Yes, both tests are designed using assumption that the underlying distribution is normal. It may not be obvious just from looking at the test statistics, but the calculations that go into calculating p-values are heavily dependent on normality.

Look for Mann-Whitney test, as a nonparametric alternative.

Roger Vadim
  • 1,481
  • 6
  • 17
  • How do you prove it? I can’t see any step in the derivation of it that assumes normality. – 2-D Dec 01 '19 at 12:42
  • What 'derivation' have you seen? – Eckhard Dec 01 '19 at 14:38
  • The one in the topic "Union Intersection and Intersection Union Tests" on Casella and Berger's book. I can't see why these tests would have to assume normality of the population even when N is big. Doesn't CLT guarantee that "...their properly normalized sum tends toward a normal distribution (informally a "bell curve") even if the original variables themselves are not normally distributed."? – 2-D Dec 01 '19 at 15:12
  • 3
    Strictly speaking, these tests make assumptions only about the sampling distribution of (a) the mean (for the Z test) and (b) the mean and variance (for the t test). Normality of the underlying distribution is a theoretical consequence of either assumption, *but that is a misleading conclusion,* because what matters for their application only is that the sampling distributions be *sufficiently close* to what is assumed to make the p-values reliable. – whuber Dec 01 '19 at 15:57
  • 1
    You've put in much better words what I was trying to point out. I see no reason for one to bluntly state that z and t-tests assume normality of the underlying distribution since in certain circumstances CLT guarantees that the sample means will follow a normal distribution, even if the population doesn't. – 2-D Dec 01 '19 at 16:43
  • 1
    I think you are confusing two things: the t-test and the situations where it can be applied. One can't get distribution of t-statistic without having taken a few Gaussian integrals. You are talking instead about the difference between the population and the sample, which does not necessarily imply using CLT, which does not necessarily imply resorting to t-test. – Roger Vadim Dec 01 '19 at 16:55
1

I think both test assume normality. The only difference is that in Z-test, we assume we know the true standard deviation $\sigma$. However, for t-test, we don't know the true s.d and we use sample standard deviation $\hat{\sigma}=\sqrt{\frac{\sum_{i=1}^{n}(\bar{\mu}-x_i)^2}{n-1}}$.

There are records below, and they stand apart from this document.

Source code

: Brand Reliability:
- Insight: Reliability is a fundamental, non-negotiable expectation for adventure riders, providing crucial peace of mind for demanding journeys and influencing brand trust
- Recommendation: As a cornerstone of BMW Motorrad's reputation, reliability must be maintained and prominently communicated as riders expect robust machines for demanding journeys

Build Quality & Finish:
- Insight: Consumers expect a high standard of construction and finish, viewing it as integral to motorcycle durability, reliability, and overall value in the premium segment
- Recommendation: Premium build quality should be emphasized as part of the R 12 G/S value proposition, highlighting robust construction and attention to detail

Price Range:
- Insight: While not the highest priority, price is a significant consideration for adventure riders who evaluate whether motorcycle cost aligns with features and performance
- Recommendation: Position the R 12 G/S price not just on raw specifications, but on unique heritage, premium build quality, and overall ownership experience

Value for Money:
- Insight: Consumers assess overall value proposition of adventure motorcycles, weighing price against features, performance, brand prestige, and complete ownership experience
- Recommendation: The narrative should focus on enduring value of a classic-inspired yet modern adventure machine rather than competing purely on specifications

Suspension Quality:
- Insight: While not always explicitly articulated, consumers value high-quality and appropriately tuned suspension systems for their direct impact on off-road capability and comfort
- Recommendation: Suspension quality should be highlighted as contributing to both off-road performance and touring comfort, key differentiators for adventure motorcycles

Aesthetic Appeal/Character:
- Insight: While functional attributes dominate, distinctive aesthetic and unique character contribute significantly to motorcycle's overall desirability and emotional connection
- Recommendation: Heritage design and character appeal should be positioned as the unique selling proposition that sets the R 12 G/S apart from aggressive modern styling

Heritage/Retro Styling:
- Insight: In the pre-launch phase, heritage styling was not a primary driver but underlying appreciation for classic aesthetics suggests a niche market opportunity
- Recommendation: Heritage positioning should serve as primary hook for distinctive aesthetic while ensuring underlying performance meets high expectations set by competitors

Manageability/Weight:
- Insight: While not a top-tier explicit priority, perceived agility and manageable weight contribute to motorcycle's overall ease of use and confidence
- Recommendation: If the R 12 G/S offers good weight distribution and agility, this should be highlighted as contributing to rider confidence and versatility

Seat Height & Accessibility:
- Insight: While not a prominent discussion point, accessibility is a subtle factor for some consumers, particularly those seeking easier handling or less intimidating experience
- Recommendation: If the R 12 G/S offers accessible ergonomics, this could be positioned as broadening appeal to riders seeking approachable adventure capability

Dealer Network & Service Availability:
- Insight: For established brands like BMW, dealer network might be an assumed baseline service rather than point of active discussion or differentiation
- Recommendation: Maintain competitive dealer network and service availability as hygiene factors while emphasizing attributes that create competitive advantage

In Z-test and t-test, we assume $x_i$ follows $N(\mu,\sigma^2)$. Then $\sum_{i=1}^{n}(\frac{\bar{\mu}-x_i}{\sigma})^2$ follows $\chi^2_{n-1}$-distribution. Then $\frac{\bar{\mu}-\mu}{{\sigma}}$ follows $N(0,1)$ and $(n-1)\hat{\sigma}^2/\sigma^2$ follows $\chi^2_{n-1}$. Hence,the t-statistics=$\frac{\bar{\mu}-\mu}{\hat{\sigma}}=(\frac{\bar{\mu}-\mu}{{\sigma}})/\sqrt{\hat{\sigma}^2/\sigma^2}$ follows $t_{n-1}$ since $\frac{X}{\sqrt{Y/K}}$ follows $t_K$ given that $X$ follows $N(0,1)$ and $Y$ follows $\chi^2_K$ and $X,Y$ are independent.

Ben
  • 111
  • 3
1

Coolserdash's answer is correct.

Ill just add that you see a lot of stuff like "The Z-test requires that your data is normally distributed, etc".

This is not actually correct. The Z test requires that your data generating process comes from a probability distribution that has finite variance.

If that is the case, then you can show that the CLT can be used to show asymptotic convergence of the Z statistic (i.e. the standardized sample mean) to the normal distribution. Thus the Z statistic is normal although the underlying data itself does not have to be (i.e the data could be poisson, etc)

As coolserdash pointed out, on the other hand, the t-test does require that the data be drawn from a normal distribution as the derivation of the t-distribution requires that the sample mean and variance are independent. It can be shown that this is only true under assumption that the generating process for the underlying data is normal.